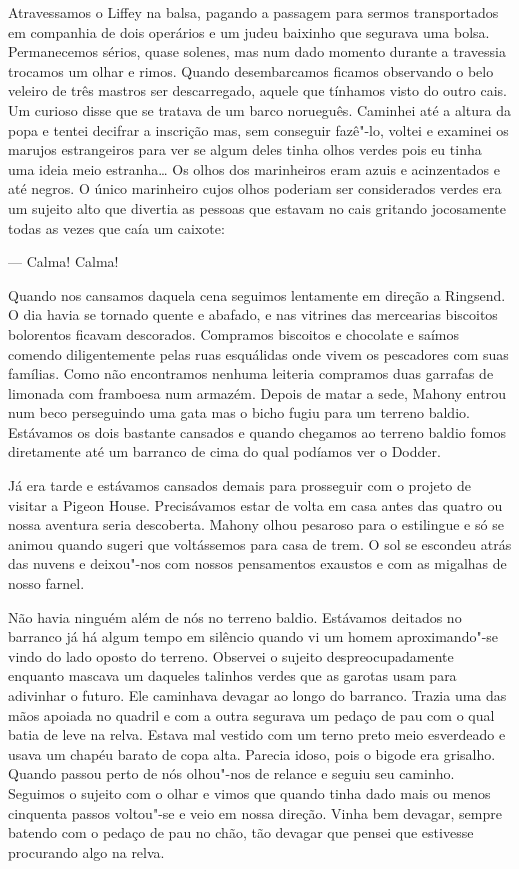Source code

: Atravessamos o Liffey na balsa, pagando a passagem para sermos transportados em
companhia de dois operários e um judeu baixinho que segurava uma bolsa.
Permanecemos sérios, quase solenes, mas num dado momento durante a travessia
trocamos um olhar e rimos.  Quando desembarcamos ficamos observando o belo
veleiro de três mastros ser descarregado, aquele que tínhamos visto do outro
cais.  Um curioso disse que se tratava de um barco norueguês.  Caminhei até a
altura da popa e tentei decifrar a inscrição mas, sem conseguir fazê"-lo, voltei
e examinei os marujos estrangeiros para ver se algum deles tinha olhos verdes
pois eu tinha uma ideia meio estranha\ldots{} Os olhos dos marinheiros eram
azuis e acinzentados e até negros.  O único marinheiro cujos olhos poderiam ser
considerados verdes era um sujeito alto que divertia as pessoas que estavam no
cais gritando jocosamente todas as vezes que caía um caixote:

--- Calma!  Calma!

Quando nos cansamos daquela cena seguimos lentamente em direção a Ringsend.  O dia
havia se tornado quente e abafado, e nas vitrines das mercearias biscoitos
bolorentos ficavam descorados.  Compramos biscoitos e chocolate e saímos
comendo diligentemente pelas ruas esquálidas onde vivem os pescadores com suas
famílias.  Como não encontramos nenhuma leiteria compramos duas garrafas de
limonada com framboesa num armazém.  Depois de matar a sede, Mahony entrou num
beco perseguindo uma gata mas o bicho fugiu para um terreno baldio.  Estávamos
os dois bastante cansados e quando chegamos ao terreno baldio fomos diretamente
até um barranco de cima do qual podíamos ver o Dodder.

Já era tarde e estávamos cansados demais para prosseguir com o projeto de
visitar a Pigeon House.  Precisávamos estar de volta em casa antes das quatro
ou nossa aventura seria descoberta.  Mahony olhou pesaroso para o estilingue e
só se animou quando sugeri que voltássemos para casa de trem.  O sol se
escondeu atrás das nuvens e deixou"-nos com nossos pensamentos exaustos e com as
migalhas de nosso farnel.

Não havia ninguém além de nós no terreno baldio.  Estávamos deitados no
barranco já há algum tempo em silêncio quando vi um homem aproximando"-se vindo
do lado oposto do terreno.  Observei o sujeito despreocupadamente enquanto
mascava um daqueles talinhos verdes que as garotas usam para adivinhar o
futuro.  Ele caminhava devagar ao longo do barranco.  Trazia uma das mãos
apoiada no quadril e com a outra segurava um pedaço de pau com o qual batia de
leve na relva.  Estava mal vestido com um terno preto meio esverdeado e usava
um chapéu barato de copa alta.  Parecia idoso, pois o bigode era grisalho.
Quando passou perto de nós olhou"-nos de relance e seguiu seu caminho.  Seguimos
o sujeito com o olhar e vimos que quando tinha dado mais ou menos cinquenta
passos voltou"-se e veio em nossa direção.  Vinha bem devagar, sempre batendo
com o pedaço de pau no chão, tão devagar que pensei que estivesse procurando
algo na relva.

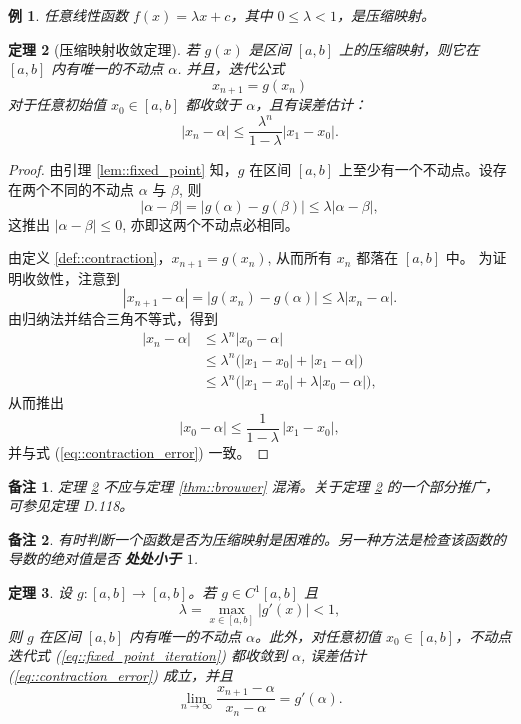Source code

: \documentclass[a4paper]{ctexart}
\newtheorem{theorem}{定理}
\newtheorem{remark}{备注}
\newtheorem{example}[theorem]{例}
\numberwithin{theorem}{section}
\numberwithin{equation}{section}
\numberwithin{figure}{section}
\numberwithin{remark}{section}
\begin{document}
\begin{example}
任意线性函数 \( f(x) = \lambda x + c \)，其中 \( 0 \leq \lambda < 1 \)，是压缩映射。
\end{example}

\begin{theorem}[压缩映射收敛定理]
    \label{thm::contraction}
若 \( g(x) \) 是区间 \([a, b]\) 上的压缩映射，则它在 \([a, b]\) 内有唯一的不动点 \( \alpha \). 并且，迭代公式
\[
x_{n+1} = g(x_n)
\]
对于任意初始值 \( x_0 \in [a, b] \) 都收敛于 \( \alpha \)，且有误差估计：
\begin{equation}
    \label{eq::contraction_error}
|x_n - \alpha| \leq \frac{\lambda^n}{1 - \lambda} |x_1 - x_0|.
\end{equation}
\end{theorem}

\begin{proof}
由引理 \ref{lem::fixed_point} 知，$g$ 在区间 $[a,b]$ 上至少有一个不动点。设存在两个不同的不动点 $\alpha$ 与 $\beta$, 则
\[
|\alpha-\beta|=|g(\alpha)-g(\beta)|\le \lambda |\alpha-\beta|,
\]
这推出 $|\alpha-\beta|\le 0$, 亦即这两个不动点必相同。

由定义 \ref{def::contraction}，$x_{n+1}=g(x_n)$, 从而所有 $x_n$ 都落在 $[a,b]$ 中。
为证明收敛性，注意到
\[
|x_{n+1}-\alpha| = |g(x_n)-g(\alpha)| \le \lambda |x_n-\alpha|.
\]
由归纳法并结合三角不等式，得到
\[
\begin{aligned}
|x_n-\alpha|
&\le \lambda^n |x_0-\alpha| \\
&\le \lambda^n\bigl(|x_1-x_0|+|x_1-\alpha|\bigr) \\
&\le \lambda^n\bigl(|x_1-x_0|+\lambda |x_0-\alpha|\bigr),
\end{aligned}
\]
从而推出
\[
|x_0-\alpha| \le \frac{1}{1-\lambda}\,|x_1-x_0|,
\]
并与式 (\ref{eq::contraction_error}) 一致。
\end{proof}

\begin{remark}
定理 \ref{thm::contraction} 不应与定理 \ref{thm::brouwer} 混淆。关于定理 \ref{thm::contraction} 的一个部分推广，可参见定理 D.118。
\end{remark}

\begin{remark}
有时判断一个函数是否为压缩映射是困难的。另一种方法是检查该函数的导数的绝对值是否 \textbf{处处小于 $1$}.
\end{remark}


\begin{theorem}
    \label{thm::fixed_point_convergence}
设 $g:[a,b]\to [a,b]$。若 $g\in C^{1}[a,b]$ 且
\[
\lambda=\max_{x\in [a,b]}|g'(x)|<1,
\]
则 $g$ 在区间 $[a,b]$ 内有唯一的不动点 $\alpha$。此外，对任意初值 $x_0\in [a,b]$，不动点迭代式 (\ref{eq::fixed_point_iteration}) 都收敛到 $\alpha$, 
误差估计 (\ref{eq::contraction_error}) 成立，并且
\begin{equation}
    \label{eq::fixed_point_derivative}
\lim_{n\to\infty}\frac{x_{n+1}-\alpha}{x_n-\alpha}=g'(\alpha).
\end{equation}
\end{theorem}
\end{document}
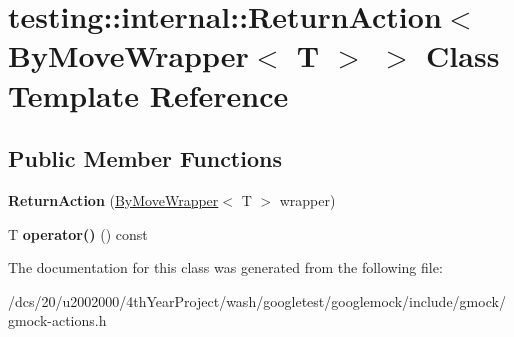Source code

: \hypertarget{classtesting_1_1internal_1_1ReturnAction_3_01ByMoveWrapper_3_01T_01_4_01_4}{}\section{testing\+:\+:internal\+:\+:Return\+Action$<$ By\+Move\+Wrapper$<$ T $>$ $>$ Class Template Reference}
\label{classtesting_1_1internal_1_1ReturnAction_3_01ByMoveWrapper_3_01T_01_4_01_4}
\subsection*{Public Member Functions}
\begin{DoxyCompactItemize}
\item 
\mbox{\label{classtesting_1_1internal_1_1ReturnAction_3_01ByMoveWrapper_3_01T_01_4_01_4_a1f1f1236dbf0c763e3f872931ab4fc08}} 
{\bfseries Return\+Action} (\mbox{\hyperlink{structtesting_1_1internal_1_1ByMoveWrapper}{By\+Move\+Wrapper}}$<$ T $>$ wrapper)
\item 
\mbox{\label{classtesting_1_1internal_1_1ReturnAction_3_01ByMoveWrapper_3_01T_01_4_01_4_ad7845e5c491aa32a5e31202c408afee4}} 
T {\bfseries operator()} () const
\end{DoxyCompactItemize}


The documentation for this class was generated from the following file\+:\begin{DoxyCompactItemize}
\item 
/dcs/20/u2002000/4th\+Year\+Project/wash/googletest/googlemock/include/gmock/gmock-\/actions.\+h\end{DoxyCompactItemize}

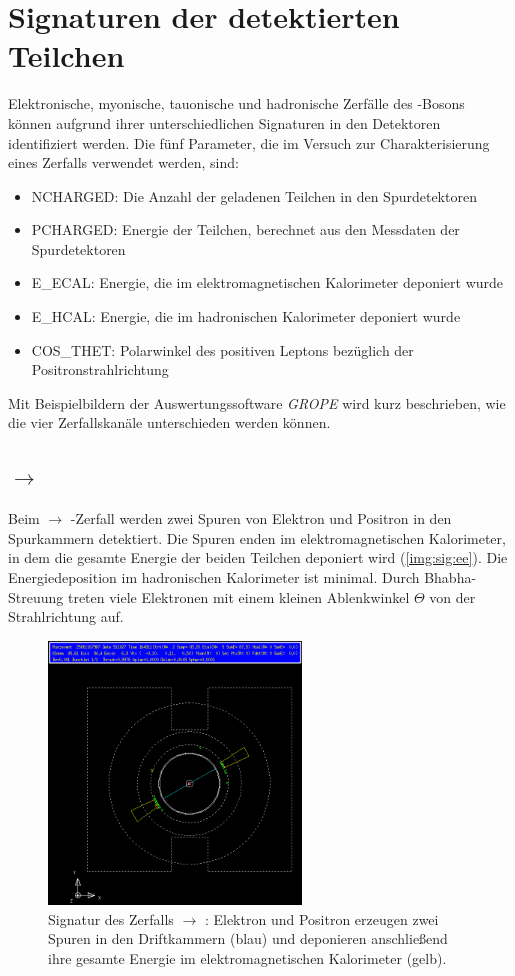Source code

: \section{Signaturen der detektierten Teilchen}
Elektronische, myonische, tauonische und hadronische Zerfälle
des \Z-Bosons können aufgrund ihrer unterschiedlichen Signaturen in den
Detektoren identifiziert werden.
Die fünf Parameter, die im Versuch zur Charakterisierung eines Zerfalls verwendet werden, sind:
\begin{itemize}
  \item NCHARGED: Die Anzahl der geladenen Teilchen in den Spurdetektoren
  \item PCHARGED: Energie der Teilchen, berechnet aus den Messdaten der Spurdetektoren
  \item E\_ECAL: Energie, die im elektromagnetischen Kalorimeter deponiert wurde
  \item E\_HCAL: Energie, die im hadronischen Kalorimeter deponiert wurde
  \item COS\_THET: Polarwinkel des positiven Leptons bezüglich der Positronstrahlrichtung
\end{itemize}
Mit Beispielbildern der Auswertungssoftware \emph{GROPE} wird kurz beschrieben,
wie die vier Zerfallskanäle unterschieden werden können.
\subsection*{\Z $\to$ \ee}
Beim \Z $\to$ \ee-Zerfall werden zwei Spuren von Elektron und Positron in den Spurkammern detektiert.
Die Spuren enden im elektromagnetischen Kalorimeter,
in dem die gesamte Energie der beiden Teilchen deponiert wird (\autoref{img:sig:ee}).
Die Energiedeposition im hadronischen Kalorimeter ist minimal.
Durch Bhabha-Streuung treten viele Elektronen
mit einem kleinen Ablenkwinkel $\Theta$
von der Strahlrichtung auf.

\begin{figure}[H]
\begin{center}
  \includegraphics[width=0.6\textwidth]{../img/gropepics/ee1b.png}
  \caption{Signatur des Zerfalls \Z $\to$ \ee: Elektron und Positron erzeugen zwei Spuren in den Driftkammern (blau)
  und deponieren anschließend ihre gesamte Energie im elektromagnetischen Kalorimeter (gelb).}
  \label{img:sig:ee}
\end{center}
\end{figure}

**Requirement:**
Only the lines from the one containing "Detektoren identifiziert werden." through the end of the listing belong in the response, each reproduced exactly.

**Answer section:**
Detektoren identifiziert werden.
Die fünf Parameter, die im Versuch zur Charakterisierung eines Zerfalls verwendet werden, sind:
\begin{itemize}
  \item NCHARGED: Die Anzahl der geladenen Teilchen in den Spurdetektoren
  \item PCHARGED: Energie der Teilchen, berechnet aus den Messdaten der Spurdetektoren
  \item E\_ECAL: Energie, die im elektromagnetischen Kalorimeter deponiert wurde
  \item E\_HCAL: Energie, die im hadronischen Kalorimeter deponiert wurde
  \item COS\_THET: Polarwinkel des positiven Leptons bezüglich der Positronstrahlrichtung
\end{itemize}
Mit Beispielbildern der Auswertungssoftware \emph{GROPE} wird kurz beschrieben,
wie die vier Zerfallskanäle unterschieden werden können.
\subsection*{\Z $\to$ \ee}
Beim \Z $\to$ \ee-Zerfall werden zwei Spuren von Elektron und Positron in den Spurkammern detektiert.
Die Spuren enden im elektromagnetischen Kalorimeter,
in dem die gesamte Energie der beiden Teilchen deponiert wird (\autoref{img:sig:ee}).
Die Energiedeposition im hadronischen Kalorimeter ist minimal.
Durch Bhabha-Streuung treten viele Elektronen
mit einem kleinen Ablenkwinkel $\Theta$
von der Strahlrichtung auf.

\begin{figure}[H]
\begin{center}
  \includegraphics[width=0.6\textwidth]{../img/gropepics/ee1b.png}
  \caption{Signatur des Zerfalls \Z $\to$ \ee: Elektron und Positron erzeugen zwei Spuren in den Driftkammern (blau)
  und deponieren anschließend ihre gesamte Energie im elektromagnetischen Kalorimeter (gelb).}
  \label{img:sig:ee}
\end{center}
\end{figure}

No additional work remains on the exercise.